1) In the Acted course notes one of the advantages of MC Simulation is stated to be that;-

"it is possible to simulate the interdependence of risks"


What I don't understand is;- does Cholesky Decomposition use the correlation matrix between the simulated distributions or does one have to take the pain and calculate correlation from past data?

Given the fact that the correlation matrix from observed values is more accurate, then is the point above that says "it is possible to simulate the interdependence of risks" really an advantage if we don't use the simulated interdependencies?

Help will be appreciated.
 
Two questions;-

1) In the Acted course notes one of the advantages of MC Simulation is stated to be that;-

What I don't understand is;- does Cholesky Decomposition use the correlation matrix between the simulated distributions or does one have to take the pain and calculate correlation from past data?

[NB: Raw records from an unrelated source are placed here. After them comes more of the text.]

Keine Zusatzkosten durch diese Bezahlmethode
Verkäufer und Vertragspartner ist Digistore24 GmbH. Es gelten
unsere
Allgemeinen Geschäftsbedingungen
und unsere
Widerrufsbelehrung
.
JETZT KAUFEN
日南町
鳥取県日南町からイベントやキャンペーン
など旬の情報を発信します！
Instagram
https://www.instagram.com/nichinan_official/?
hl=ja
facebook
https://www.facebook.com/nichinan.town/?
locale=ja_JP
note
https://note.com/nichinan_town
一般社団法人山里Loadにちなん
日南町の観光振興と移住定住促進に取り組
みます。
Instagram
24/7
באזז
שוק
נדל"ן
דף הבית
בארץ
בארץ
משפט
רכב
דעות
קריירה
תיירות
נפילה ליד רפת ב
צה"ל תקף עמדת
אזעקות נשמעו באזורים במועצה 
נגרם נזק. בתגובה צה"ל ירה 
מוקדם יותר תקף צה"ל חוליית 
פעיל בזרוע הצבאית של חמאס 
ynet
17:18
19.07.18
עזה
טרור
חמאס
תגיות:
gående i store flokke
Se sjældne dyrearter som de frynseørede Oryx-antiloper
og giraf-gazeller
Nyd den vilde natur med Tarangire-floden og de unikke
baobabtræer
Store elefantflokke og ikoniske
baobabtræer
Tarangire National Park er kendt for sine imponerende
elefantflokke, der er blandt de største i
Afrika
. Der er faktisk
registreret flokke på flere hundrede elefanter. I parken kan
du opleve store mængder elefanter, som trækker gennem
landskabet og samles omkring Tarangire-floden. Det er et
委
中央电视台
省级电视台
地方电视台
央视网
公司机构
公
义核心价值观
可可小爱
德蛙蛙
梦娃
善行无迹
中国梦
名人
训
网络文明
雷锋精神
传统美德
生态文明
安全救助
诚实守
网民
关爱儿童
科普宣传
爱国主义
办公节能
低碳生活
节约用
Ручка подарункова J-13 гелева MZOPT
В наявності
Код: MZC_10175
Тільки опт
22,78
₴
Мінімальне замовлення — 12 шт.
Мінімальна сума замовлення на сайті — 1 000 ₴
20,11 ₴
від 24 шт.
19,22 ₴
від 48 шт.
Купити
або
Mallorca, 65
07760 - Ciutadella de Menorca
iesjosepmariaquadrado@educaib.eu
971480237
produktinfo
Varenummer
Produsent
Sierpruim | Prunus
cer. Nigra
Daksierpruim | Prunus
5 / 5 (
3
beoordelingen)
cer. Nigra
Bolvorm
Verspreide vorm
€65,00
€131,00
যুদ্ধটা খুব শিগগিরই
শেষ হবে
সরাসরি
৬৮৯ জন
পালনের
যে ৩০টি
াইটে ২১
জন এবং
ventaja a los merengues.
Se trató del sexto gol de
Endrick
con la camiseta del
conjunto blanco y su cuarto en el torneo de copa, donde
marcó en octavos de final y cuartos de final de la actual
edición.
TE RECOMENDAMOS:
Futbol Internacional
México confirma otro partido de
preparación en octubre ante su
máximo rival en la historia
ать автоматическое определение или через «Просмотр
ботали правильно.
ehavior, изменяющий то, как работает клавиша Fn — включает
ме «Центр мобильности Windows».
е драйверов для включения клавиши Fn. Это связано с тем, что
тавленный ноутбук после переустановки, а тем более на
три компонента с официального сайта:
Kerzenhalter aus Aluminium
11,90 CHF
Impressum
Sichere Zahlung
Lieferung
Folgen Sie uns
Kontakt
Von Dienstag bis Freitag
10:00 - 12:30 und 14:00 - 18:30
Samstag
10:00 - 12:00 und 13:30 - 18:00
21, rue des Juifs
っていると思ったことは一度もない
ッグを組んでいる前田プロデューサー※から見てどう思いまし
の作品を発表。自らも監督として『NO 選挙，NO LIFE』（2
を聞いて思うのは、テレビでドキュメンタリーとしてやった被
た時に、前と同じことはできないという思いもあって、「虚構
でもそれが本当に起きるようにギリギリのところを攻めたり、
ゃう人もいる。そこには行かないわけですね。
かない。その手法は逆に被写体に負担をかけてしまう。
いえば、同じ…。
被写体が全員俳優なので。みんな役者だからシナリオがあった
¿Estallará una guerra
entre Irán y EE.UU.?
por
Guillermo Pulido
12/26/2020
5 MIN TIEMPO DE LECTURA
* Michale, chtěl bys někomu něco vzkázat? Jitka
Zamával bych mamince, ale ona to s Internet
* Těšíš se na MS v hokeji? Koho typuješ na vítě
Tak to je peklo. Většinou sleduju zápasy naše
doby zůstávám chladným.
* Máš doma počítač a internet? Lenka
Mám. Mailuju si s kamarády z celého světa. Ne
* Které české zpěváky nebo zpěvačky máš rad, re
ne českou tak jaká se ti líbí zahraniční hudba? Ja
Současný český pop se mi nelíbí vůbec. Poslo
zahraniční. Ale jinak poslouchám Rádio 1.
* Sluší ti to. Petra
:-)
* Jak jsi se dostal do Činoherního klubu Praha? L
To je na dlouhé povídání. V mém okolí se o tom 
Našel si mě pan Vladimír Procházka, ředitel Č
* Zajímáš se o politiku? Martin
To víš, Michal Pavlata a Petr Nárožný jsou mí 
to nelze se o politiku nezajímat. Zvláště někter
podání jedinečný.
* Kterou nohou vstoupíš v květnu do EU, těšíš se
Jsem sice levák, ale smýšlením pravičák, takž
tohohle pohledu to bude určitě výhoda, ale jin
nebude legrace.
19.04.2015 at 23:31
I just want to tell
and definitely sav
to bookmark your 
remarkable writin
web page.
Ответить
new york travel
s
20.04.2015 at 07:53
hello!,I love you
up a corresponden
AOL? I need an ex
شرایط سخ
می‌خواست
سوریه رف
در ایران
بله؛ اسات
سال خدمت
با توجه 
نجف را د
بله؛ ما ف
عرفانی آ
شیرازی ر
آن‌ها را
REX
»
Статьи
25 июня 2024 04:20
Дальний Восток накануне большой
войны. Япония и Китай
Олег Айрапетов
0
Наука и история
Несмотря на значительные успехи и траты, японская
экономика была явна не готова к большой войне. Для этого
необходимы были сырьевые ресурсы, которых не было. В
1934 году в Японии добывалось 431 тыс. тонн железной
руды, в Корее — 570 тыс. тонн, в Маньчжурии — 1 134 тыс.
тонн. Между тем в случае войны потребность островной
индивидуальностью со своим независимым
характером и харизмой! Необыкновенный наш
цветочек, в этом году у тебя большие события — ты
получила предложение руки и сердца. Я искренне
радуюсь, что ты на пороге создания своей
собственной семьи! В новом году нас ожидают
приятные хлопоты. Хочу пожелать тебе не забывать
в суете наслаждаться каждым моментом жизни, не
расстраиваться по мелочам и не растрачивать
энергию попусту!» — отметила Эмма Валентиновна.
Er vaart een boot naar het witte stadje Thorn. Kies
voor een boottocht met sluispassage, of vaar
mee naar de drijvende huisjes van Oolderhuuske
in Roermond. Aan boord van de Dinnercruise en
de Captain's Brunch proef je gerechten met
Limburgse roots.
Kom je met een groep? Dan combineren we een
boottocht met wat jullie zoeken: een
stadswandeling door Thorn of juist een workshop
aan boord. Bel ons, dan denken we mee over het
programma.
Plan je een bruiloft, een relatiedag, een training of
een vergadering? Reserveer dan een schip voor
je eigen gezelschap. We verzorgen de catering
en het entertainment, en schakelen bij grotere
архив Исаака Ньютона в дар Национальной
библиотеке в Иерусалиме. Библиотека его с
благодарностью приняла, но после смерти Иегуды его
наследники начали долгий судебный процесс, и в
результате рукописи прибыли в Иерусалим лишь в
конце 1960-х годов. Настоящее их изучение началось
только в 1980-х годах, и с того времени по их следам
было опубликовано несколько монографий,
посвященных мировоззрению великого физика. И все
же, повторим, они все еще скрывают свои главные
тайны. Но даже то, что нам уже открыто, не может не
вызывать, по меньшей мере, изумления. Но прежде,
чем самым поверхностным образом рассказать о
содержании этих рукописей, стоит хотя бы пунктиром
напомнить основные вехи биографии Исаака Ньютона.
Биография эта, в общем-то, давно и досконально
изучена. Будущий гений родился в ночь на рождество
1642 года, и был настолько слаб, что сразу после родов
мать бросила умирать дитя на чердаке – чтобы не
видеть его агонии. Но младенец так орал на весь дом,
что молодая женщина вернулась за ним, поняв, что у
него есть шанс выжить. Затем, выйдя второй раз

Given the fact that the correlation matrix from observed values is more accurate, then is the point above that says "it is possible to simulate the interdependence of risks" really an advantage if we don't use the simulated interdependencies?

Help will be appreciated.

I'm not writing ST9 but I work with the above techniques. So that gives me dubious authority to answer you.

Cholskey decomposition is used to make the correlation matrix positive and semi-definite. You will need to feed in the calculated correlation into the Cholskey decomposition formula. Calculation of correlation can be based on historical data or any other method you find suitable.

Once the matrix is positive and semi-definite, we use Copula to simulate correlated random variables and hence the correlated series. This captures interdependence of risks in the simulated series.